The thing is, being able to play around with words and to spin stories does sell very well — the boring expert who says “There is no nifty risk-free trick to making pensions cheaper. There’s always a trade-off” will be outdone by the bombastic person yelling “THEY WANT US TO DIEEEEEE!”

Savvy people who want their specific message to get out know what to do.

Warren Buffett has recommendations for dealing with media:

3. With journalists, remember, their hypothesis is often wrong but never in doubt

Buffett revealed one of the most profound insights anyone has ever told me about the media (just fyi, I was publisher of Forbes Magazine for 20 years):

“The biggest sin in journalism is that a journalist has to start with a working hypothesis but they don’t always give that up when the facts prove it’s incorrect or misleading.”

His point is that once a journalist gets a hot lead they poke around with a few reliable sources that are likely to be confirmatory, like your competitors or plaintiff attorneys suing you or disgruntled employees. With all that confirmation making them look smart, it can be hard for a journalist to back down.

Here’s the problem. Journalist sources must be quotable and on the record, always available for deadlines. Now ask yourself, why would someone of that caliber be so generous with their time? Because they have an ax to grind or a bank account to fill.

Which explains why the best journalist sources are often conflicted, a fact the journalist knows but loathes to admit. The cast of rogues can also include anti-business activist groups and government regulators. As Buffett told me:

“People who have a vested interest (in one side of the story) are feeding the journalist confirmatory material all along the line.”

The Buffett lesson is simple. You don’t want to hear the slime from the journalist, but better you know where he or she is coming from then read about it in someone’s Facebook feed that afternoon.

…..
9. If you want smarter journalists, then make them so.

It’s not uncommon to hear how journalists know so little about your business.

I asked Buffett if it frustrated him? He replied it was a fact of life, but it can cause journalists to underestimate the challenges and can affect their reporting, especially on complex or polarizing topics. Buffett said:

“Mickey Mantle once told me, ‘it’s amazing how easy this game is once you get up in the press box.”

The fact is, journalists aren’t paid to be experts on your business, they’re paid to know what their readers want to see and to be able to get a good story out of you. Period.

Your business is just a sideline for a journalist, a practical hobby at best.

Buffett went on to say,

“It’s a little hard for journalists to be planted in boardrooms around the country, but I do think that business journalists have to understand accounting and business practices.”

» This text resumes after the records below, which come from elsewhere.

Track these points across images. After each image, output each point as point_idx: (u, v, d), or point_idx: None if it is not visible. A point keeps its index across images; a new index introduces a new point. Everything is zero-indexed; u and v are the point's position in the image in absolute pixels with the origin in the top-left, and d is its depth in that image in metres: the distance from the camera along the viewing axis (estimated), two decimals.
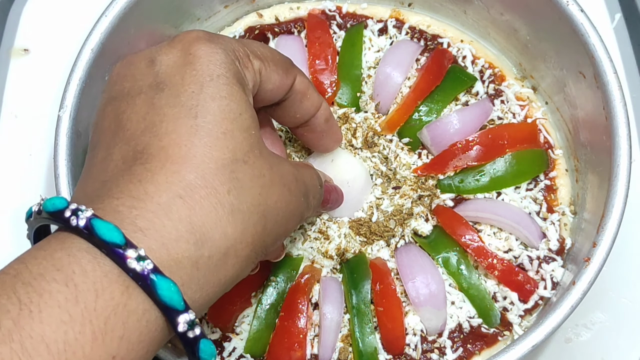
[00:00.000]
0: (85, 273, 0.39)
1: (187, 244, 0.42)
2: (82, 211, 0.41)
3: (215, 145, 0.45)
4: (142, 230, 0.41)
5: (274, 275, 0.70)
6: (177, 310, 0.41)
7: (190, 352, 0.43)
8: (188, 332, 0.42)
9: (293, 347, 0.67)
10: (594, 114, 0.71)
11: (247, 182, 0.46)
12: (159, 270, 0.40)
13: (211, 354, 0.44)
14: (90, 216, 0.40)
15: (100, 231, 0.39)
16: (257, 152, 0.48)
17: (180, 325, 0.41)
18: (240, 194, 0.46)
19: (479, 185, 0.75)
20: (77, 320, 0.37)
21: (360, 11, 0.84)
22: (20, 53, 0.91)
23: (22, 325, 0.36)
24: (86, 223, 0.40)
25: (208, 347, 0.43)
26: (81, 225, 0.40)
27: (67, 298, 0.37)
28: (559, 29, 0.72)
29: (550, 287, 0.71)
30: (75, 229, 0.40)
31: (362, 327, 0.68)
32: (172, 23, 0.79)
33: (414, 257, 0.71)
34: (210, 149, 0.45)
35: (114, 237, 0.39)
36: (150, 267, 0.40)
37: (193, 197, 0.43)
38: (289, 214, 0.51)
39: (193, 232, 0.43)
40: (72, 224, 0.40)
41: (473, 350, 0.70)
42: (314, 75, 0.79)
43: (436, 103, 0.78)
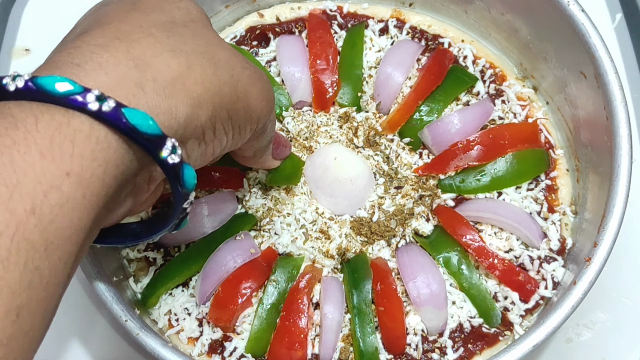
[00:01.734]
0: (21, 106, 0.39)
1: (126, 67, 0.43)
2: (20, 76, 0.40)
3: (152, 13, 0.48)
4: (78, 64, 0.42)
5: (275, 275, 0.70)
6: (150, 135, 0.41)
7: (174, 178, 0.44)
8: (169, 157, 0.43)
9: (294, 347, 0.67)
10: (594, 113, 0.71)
11: (189, 36, 0.48)
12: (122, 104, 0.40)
13: (193, 177, 0.45)
14: (30, 77, 0.40)
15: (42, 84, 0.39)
16: (200, 24, 0.50)
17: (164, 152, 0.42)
18: (181, 41, 0.47)
19: (479, 185, 0.75)
20: (20, 142, 0.37)
21: (361, 11, 0.84)
22: (22, 53, 0.91)
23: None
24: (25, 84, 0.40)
25: (190, 171, 0.44)
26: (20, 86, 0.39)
27: (6, 127, 0.37)
28: (560, 29, 0.72)
29: (551, 287, 0.71)
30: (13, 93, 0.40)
31: (363, 327, 0.68)
32: None
33: (415, 257, 0.71)
34: (146, 15, 0.47)
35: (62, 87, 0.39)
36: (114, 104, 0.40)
37: (130, 38, 0.44)
38: (248, 77, 0.51)
39: (132, 59, 0.43)
40: (10, 90, 0.40)
41: (474, 350, 0.70)
42: (315, 75, 0.79)
43: (437, 103, 0.78)
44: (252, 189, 0.74)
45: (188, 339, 0.70)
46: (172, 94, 0.44)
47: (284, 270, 0.70)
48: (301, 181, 0.75)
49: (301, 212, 0.73)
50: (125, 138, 0.41)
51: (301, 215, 0.73)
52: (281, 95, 0.79)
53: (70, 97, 0.39)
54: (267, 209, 0.73)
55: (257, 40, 0.83)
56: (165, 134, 0.43)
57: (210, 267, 0.69)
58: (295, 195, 0.74)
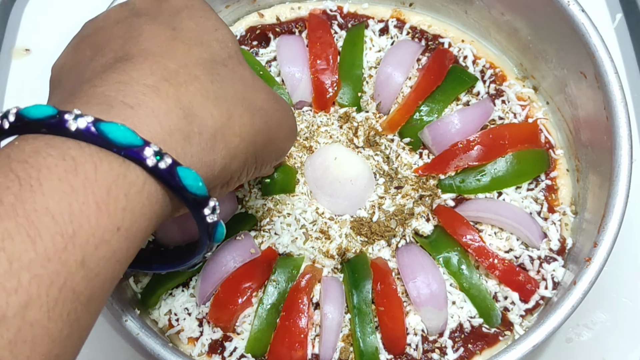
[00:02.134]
0: (81, 147, 0.38)
1: (177, 117, 0.42)
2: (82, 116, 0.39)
3: (194, 48, 0.47)
4: (132, 107, 0.41)
5: (275, 275, 0.70)
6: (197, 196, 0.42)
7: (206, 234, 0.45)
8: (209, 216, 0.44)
9: (294, 347, 0.67)
10: (595, 113, 0.71)
11: (229, 79, 0.48)
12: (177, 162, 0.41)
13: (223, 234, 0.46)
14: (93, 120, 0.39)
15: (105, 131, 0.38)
16: (236, 60, 0.50)
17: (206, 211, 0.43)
18: (224, 86, 0.47)
19: (480, 185, 0.75)
20: (79, 191, 0.37)
21: (361, 11, 0.84)
22: (22, 53, 0.91)
23: (25, 199, 0.35)
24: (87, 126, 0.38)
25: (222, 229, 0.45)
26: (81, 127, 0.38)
27: (66, 170, 0.37)
28: (560, 29, 0.72)
29: (551, 287, 0.71)
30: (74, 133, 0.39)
31: (363, 327, 0.68)
32: None
33: (415, 257, 0.71)
34: (190, 50, 0.47)
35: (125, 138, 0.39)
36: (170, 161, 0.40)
37: (178, 80, 0.44)
38: (278, 119, 0.51)
39: (182, 108, 0.43)
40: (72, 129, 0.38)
41: (474, 350, 0.70)
42: (315, 75, 0.79)
43: (437, 103, 0.78)
44: (252, 189, 0.74)
45: (188, 339, 0.70)
46: (213, 147, 0.45)
47: (284, 270, 0.70)
48: (301, 181, 0.75)
49: (301, 212, 0.73)
50: (172, 194, 0.42)
51: (301, 215, 0.73)
52: (281, 95, 0.79)
53: (130, 149, 0.39)
54: (267, 209, 0.73)
55: (257, 40, 0.83)
56: (209, 194, 0.43)
57: (210, 267, 0.69)
58: (295, 195, 0.74)
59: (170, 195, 0.42)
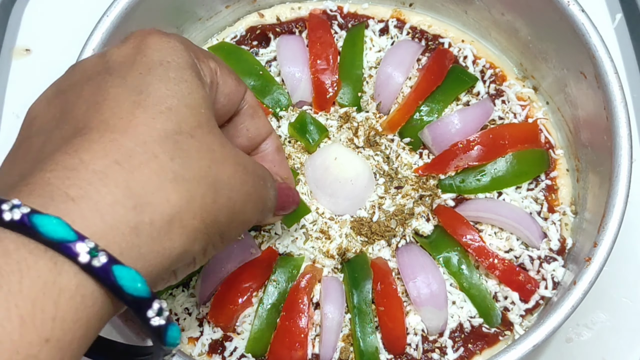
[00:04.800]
0: (8, 253, 0.36)
1: (124, 208, 0.40)
2: (18, 207, 0.37)
3: (159, 117, 0.44)
4: (74, 199, 0.39)
5: (275, 275, 0.70)
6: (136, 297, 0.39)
7: (156, 339, 0.41)
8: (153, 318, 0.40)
9: (294, 347, 0.67)
10: (594, 114, 0.71)
11: (194, 153, 0.44)
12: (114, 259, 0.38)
13: (176, 338, 0.42)
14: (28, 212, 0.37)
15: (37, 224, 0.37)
16: (206, 129, 0.46)
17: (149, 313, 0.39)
18: (186, 163, 0.43)
19: (480, 185, 0.75)
20: (1, 305, 0.34)
21: (361, 11, 0.85)
22: (22, 53, 0.91)
23: None
24: (21, 217, 0.37)
25: (174, 332, 0.41)
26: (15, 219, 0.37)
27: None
28: (560, 29, 0.72)
29: (551, 287, 0.71)
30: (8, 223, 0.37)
31: (363, 327, 0.68)
32: (174, 23, 0.79)
33: (415, 257, 0.71)
34: (153, 120, 0.43)
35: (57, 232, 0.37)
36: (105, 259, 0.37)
37: (131, 163, 0.41)
38: (245, 193, 0.48)
39: (130, 197, 0.40)
40: (6, 219, 0.37)
41: (474, 350, 0.70)
42: (315, 75, 0.79)
43: (437, 103, 0.78)
44: None
45: (188, 338, 0.70)
46: (167, 234, 0.42)
47: (284, 270, 0.71)
48: (301, 181, 0.75)
49: None
50: (111, 294, 0.39)
51: None
52: (281, 95, 0.79)
53: (63, 244, 0.37)
54: None
55: (257, 40, 0.83)
56: (153, 294, 0.40)
57: (210, 267, 0.69)
58: None
59: (110, 295, 0.39)
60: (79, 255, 0.37)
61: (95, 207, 0.39)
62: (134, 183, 0.41)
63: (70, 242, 0.37)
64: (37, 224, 0.37)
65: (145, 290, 0.39)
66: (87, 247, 0.37)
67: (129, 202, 0.40)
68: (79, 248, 0.37)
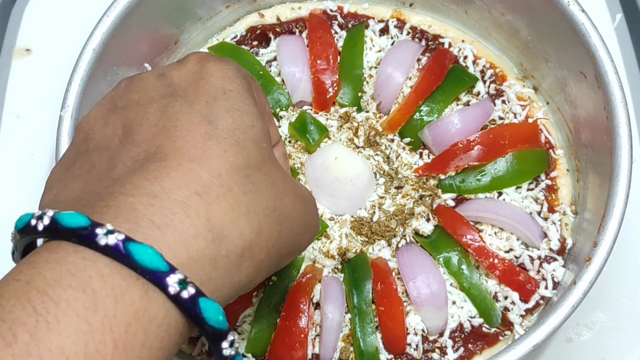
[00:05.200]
0: (103, 277, 0.37)
1: (205, 240, 0.41)
2: (112, 232, 0.38)
3: (230, 150, 0.44)
4: (160, 227, 0.40)
5: (276, 275, 0.70)
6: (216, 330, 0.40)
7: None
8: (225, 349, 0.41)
9: (294, 347, 0.67)
10: (595, 114, 0.71)
11: (262, 187, 0.45)
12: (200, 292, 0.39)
13: None
14: (124, 239, 0.38)
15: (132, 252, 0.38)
16: (269, 162, 0.47)
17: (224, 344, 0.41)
18: (256, 197, 0.44)
19: (480, 185, 0.75)
20: (97, 329, 0.35)
21: (361, 11, 0.84)
22: (22, 53, 0.91)
23: (40, 338, 0.34)
24: (116, 244, 0.37)
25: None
26: (110, 244, 0.37)
27: (85, 306, 0.36)
28: (560, 29, 0.72)
29: (551, 287, 0.71)
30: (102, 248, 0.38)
31: (364, 327, 0.68)
32: (174, 23, 0.79)
33: (415, 257, 0.71)
34: (225, 153, 0.44)
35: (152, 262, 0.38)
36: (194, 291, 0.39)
37: (210, 195, 0.42)
38: (304, 224, 0.50)
39: (211, 230, 0.41)
40: (101, 244, 0.38)
41: (474, 350, 0.70)
42: (315, 75, 0.79)
43: (437, 103, 0.78)
44: None
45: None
46: (239, 267, 0.43)
47: (284, 270, 0.71)
48: (302, 181, 0.75)
49: None
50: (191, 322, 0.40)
51: None
52: (281, 95, 0.79)
53: (155, 274, 0.38)
54: None
55: (257, 40, 0.83)
56: (229, 327, 0.42)
57: None
58: None
59: (190, 323, 0.40)
60: (170, 286, 0.38)
61: (180, 238, 0.40)
62: (213, 215, 0.41)
63: (162, 273, 0.38)
64: (132, 252, 0.37)
65: (225, 323, 0.41)
66: (177, 279, 0.38)
67: (209, 234, 0.41)
68: (170, 280, 0.38)
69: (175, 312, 0.39)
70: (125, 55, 0.75)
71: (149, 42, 0.78)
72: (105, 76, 0.72)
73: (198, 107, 0.46)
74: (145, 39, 0.77)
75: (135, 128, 0.46)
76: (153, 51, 0.79)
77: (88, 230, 0.38)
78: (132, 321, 0.37)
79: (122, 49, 0.73)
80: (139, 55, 0.77)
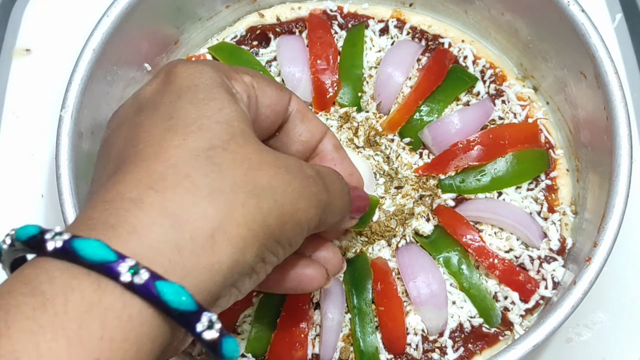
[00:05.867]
0: (53, 280, 0.37)
1: (161, 228, 0.40)
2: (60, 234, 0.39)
3: (189, 137, 0.44)
4: (113, 226, 0.40)
5: None
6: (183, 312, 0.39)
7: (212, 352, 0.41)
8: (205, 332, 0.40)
9: (294, 347, 0.67)
10: (594, 114, 0.71)
11: (228, 165, 0.45)
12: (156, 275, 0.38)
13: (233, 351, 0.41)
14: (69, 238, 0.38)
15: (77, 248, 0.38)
16: (240, 140, 0.46)
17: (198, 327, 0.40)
18: (220, 177, 0.44)
19: (480, 185, 0.75)
20: (47, 328, 0.35)
21: (361, 11, 0.85)
22: (22, 53, 0.91)
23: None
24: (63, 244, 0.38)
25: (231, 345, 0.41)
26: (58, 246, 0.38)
27: (34, 307, 0.36)
28: (560, 29, 0.72)
29: (551, 287, 0.71)
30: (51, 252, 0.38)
31: (364, 327, 0.68)
32: (174, 23, 0.80)
33: (415, 257, 0.71)
34: (184, 141, 0.44)
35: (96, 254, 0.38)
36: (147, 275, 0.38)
37: (164, 185, 0.42)
38: (292, 192, 0.47)
39: (166, 216, 0.41)
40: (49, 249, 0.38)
41: (474, 350, 0.70)
42: (315, 75, 0.79)
43: (437, 103, 0.78)
44: None
45: None
46: (211, 248, 0.42)
47: None
48: None
49: None
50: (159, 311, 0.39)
51: None
52: None
53: (104, 265, 0.38)
54: None
55: (257, 40, 0.83)
56: (201, 307, 0.40)
57: None
58: None
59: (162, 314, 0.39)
60: (121, 274, 0.38)
61: (132, 230, 0.40)
62: (169, 203, 0.41)
63: (111, 263, 0.38)
64: (77, 248, 0.38)
65: (191, 303, 0.40)
66: (128, 266, 0.38)
67: (165, 221, 0.41)
68: (120, 268, 0.38)
69: (136, 302, 0.38)
70: (125, 55, 0.75)
71: (149, 42, 0.78)
72: (105, 76, 0.72)
73: (162, 109, 0.47)
74: (145, 39, 0.77)
75: (110, 149, 0.48)
76: (153, 51, 0.79)
77: (37, 237, 0.39)
78: (84, 316, 0.36)
79: (122, 49, 0.73)
80: (139, 55, 0.77)
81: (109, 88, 0.73)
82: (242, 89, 0.51)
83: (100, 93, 0.72)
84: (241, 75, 0.52)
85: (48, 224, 0.81)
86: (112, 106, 0.75)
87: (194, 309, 0.40)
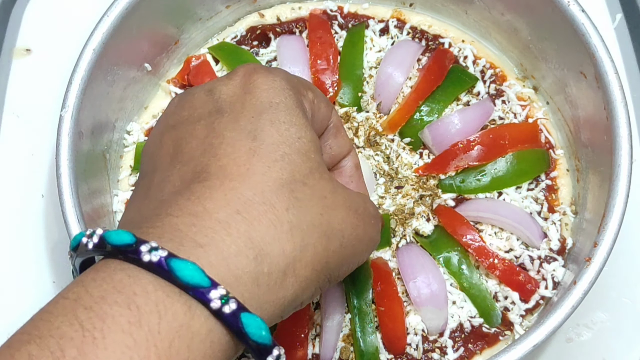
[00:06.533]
0: (147, 294, 0.38)
1: (246, 259, 0.41)
2: (156, 249, 0.39)
3: (274, 166, 0.45)
4: (202, 246, 0.40)
5: None
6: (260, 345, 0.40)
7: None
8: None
9: (294, 347, 0.67)
10: (595, 114, 0.71)
11: (307, 201, 0.45)
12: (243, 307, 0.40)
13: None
14: (166, 255, 0.39)
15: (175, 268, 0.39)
16: (317, 175, 0.47)
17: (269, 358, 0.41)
18: (300, 213, 0.45)
19: (480, 185, 0.75)
20: (141, 345, 0.36)
21: (361, 11, 0.85)
22: (23, 53, 0.91)
23: (87, 353, 0.35)
24: (159, 260, 0.39)
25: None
26: (154, 260, 0.39)
27: (130, 321, 0.36)
28: (560, 29, 0.72)
29: (551, 287, 0.71)
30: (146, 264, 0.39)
31: (364, 327, 0.68)
32: (174, 23, 0.80)
33: (415, 257, 0.71)
34: (269, 169, 0.45)
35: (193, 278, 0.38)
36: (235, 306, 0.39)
37: (251, 213, 0.43)
38: (356, 237, 0.49)
39: (252, 247, 0.42)
40: (145, 260, 0.39)
41: (474, 350, 0.70)
42: (315, 75, 0.79)
43: (437, 103, 0.78)
44: None
45: None
46: (282, 284, 0.43)
47: None
48: None
49: None
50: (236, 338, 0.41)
51: None
52: None
53: (197, 289, 0.38)
54: None
55: (257, 40, 0.83)
56: (274, 342, 0.42)
57: None
58: None
59: (235, 341, 0.41)
60: (212, 301, 0.39)
61: (221, 256, 0.41)
62: (254, 234, 0.42)
63: (204, 288, 0.39)
64: (174, 268, 0.38)
65: (269, 338, 0.41)
66: (219, 294, 0.39)
67: (250, 252, 0.42)
68: (213, 294, 0.39)
69: (218, 329, 0.39)
70: (125, 55, 0.75)
71: (149, 42, 0.78)
72: (105, 76, 0.72)
73: (243, 122, 0.47)
74: (145, 39, 0.77)
75: (184, 146, 0.48)
76: (153, 51, 0.79)
77: (133, 247, 0.39)
78: (175, 337, 0.37)
79: (122, 49, 0.73)
80: (139, 55, 0.77)
81: (109, 88, 0.74)
82: (309, 107, 0.52)
83: (101, 93, 0.72)
84: (307, 91, 0.53)
85: (48, 224, 0.81)
86: (112, 106, 0.75)
87: (268, 343, 0.41)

There is a small but profitable activity for a CEO willing to tutor the earnest reporter in the art of the deal and business best practices, especially as background during a slow news period. You need to start the training with the right reporters, take them under your wing before they need you or you need them. Over time, you’ll see how fast a study they are and the favor will pay itself back a thousandfold.

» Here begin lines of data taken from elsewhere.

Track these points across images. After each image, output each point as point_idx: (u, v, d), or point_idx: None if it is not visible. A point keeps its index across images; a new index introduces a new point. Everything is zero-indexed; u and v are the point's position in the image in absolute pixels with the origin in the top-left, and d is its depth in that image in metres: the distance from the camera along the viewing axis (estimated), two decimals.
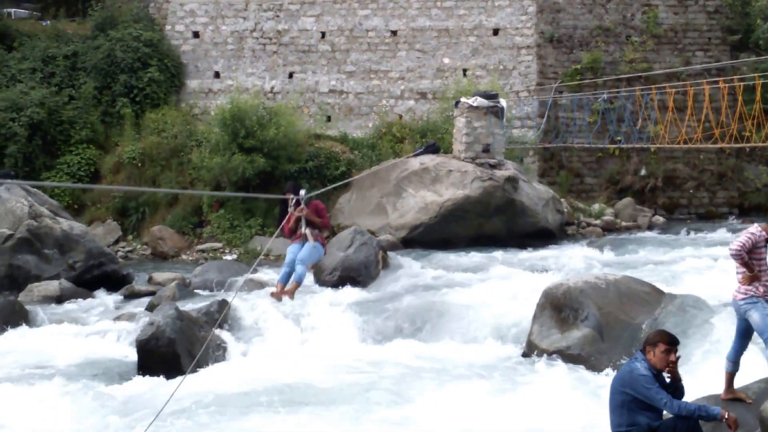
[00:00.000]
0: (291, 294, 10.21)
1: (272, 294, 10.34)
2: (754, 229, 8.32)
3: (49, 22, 30.95)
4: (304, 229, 10.37)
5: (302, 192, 10.37)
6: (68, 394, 11.38)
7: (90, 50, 28.19)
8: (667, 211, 27.03)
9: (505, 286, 16.15)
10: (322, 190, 13.56)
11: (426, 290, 16.25)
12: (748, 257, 8.16)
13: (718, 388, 8.47)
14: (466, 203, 21.98)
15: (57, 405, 10.90)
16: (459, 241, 21.68)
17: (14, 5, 32.48)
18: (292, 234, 10.52)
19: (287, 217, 10.46)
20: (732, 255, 8.23)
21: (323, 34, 28.58)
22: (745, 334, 8.44)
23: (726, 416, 7.20)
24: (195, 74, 28.85)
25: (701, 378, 9.75)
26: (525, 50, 27.91)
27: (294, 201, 10.28)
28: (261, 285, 17.78)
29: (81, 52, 28.33)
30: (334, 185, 18.49)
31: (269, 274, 19.22)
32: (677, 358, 7.54)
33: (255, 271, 19.32)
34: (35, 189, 20.49)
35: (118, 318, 15.73)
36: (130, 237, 25.30)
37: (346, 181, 22.13)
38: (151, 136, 26.41)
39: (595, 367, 11.73)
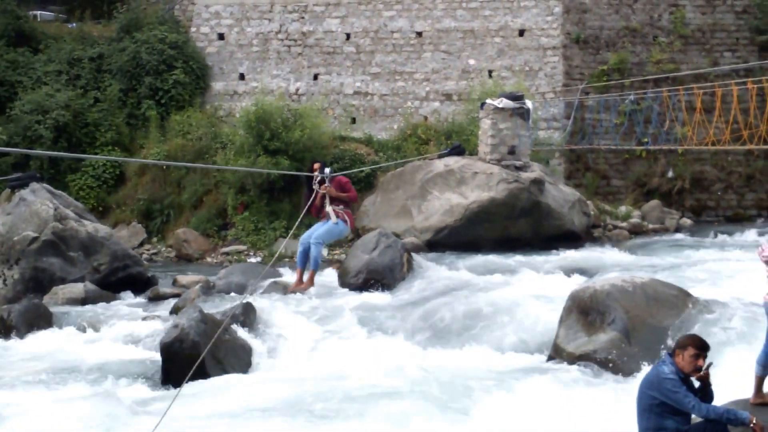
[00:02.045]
0: (309, 284, 10.07)
1: (291, 290, 10.21)
2: None
3: (74, 24, 31.20)
4: (328, 207, 10.24)
5: (327, 170, 10.27)
6: (92, 397, 11.38)
7: (115, 52, 28.37)
8: (695, 214, 26.75)
9: (531, 289, 16.01)
10: (346, 172, 13.36)
11: (451, 293, 16.12)
12: None
13: (747, 392, 8.36)
14: (492, 205, 21.85)
15: (80, 407, 10.90)
16: (484, 243, 21.55)
17: (40, 8, 32.76)
18: (318, 213, 10.40)
19: (314, 195, 10.31)
20: (765, 261, 8.11)
21: (348, 36, 28.57)
22: None
23: (753, 422, 7.13)
24: (220, 76, 28.93)
25: (730, 382, 9.62)
26: (551, 51, 27.73)
27: (318, 179, 10.17)
28: (286, 288, 17.76)
29: (106, 55, 28.53)
30: (361, 169, 18.22)
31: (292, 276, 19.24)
32: (709, 365, 7.46)
33: (276, 274, 19.35)
34: (60, 191, 20.59)
35: (142, 320, 15.75)
36: (154, 239, 25.41)
37: (375, 167, 22.04)
38: (176, 138, 26.53)
39: (622, 370, 11.59)
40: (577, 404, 10.41)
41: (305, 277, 10.31)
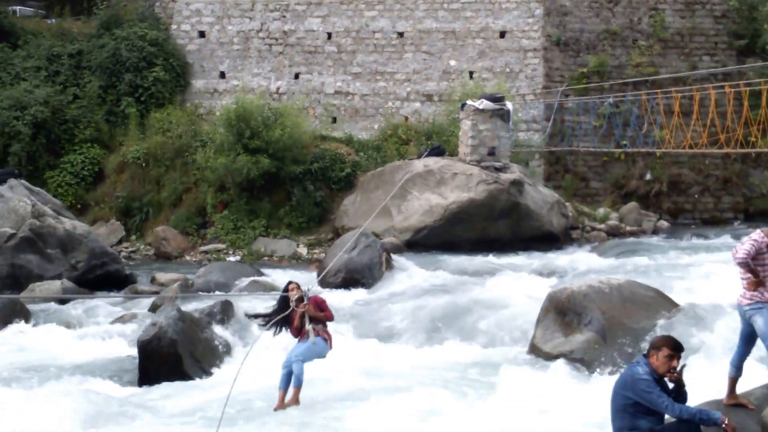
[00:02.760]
0: (294, 402, 10.17)
1: (276, 408, 10.26)
2: (757, 235, 8.30)
3: (54, 20, 30.97)
4: (308, 326, 10.33)
5: (304, 288, 10.38)
6: (69, 395, 11.31)
7: (95, 49, 28.21)
8: (672, 216, 26.98)
9: (509, 290, 16.12)
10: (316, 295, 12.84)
11: (429, 293, 16.22)
12: (752, 263, 8.15)
13: (721, 392, 8.44)
14: (471, 206, 21.94)
15: (57, 405, 10.85)
16: (463, 244, 21.64)
17: (19, 3, 32.48)
18: (299, 332, 10.48)
19: (292, 315, 10.39)
20: (738, 263, 8.21)
21: (329, 35, 28.57)
22: (749, 339, 8.42)
23: (726, 422, 7.20)
24: (200, 74, 28.85)
25: (704, 382, 9.72)
26: (532, 53, 27.86)
27: (297, 298, 10.27)
28: (265, 286, 17.76)
29: (86, 51, 28.35)
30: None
31: (273, 275, 19.29)
32: (683, 367, 7.53)
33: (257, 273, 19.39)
34: (38, 188, 20.50)
35: (120, 318, 15.71)
36: (133, 237, 25.30)
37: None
38: (156, 136, 26.41)
39: (598, 371, 11.69)
40: (553, 404, 10.49)
41: (288, 397, 10.37)
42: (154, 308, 15.79)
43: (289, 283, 10.71)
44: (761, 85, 19.56)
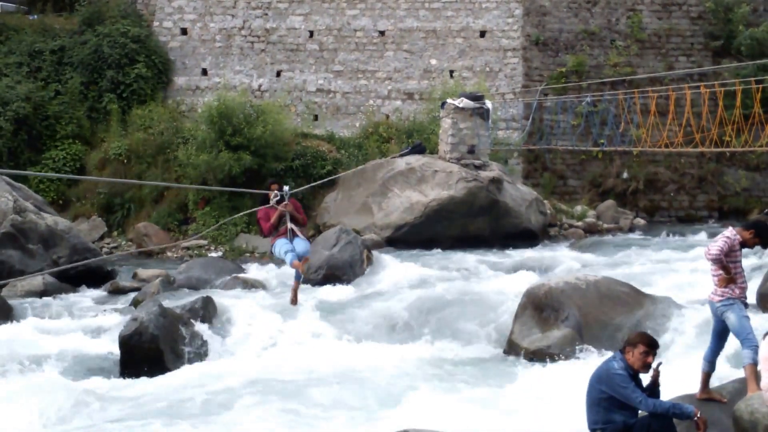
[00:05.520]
0: (295, 293, 10.31)
1: (293, 303, 10.37)
2: (729, 232, 8.51)
3: (36, 16, 30.82)
4: (290, 225, 10.41)
5: (286, 188, 10.43)
6: (50, 390, 11.37)
7: (77, 45, 28.12)
8: (648, 214, 27.28)
9: (488, 286, 16.32)
10: (307, 186, 13.45)
11: (409, 289, 16.38)
12: (725, 260, 8.35)
13: (694, 387, 8.63)
14: (451, 203, 22.12)
15: (37, 400, 10.92)
16: (443, 241, 21.83)
17: None
18: (274, 230, 10.51)
19: (268, 213, 10.43)
20: (710, 259, 8.40)
21: (311, 33, 28.66)
22: (721, 335, 8.63)
23: (698, 415, 7.36)
24: (182, 71, 28.85)
25: (678, 377, 9.92)
26: (511, 52, 28.08)
27: (278, 198, 10.33)
28: (246, 283, 17.87)
29: (68, 47, 28.24)
30: (321, 181, 18.66)
31: (255, 272, 19.39)
32: (659, 365, 7.69)
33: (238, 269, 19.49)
34: (20, 184, 20.46)
35: (101, 314, 15.76)
36: (115, 233, 25.29)
37: (332, 177, 22.41)
38: (138, 133, 26.39)
39: (574, 366, 11.88)
40: (529, 399, 10.68)
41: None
42: (135, 304, 15.88)
43: (271, 182, 10.73)
44: (736, 86, 19.93)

That’s for CEOs, but for others of us out there, we know we have to talk to people to try to get them to cover our stories. I have talked with a lot of reporters in my day — sometimes I get quoted, but many times I do not. It’s mainly that I want to point them to some facts and to have them cover it.

They can go looking for the human interest angle – I don’t do that myself, I’m a numbers nerd – to me, it’s more important that my message get out than it’s identified with my name.

So those are just a few thoughts for now.

I may pull apart the various strands of this death of expertise. After all, I have a direct interest in this, being an expert in my own way.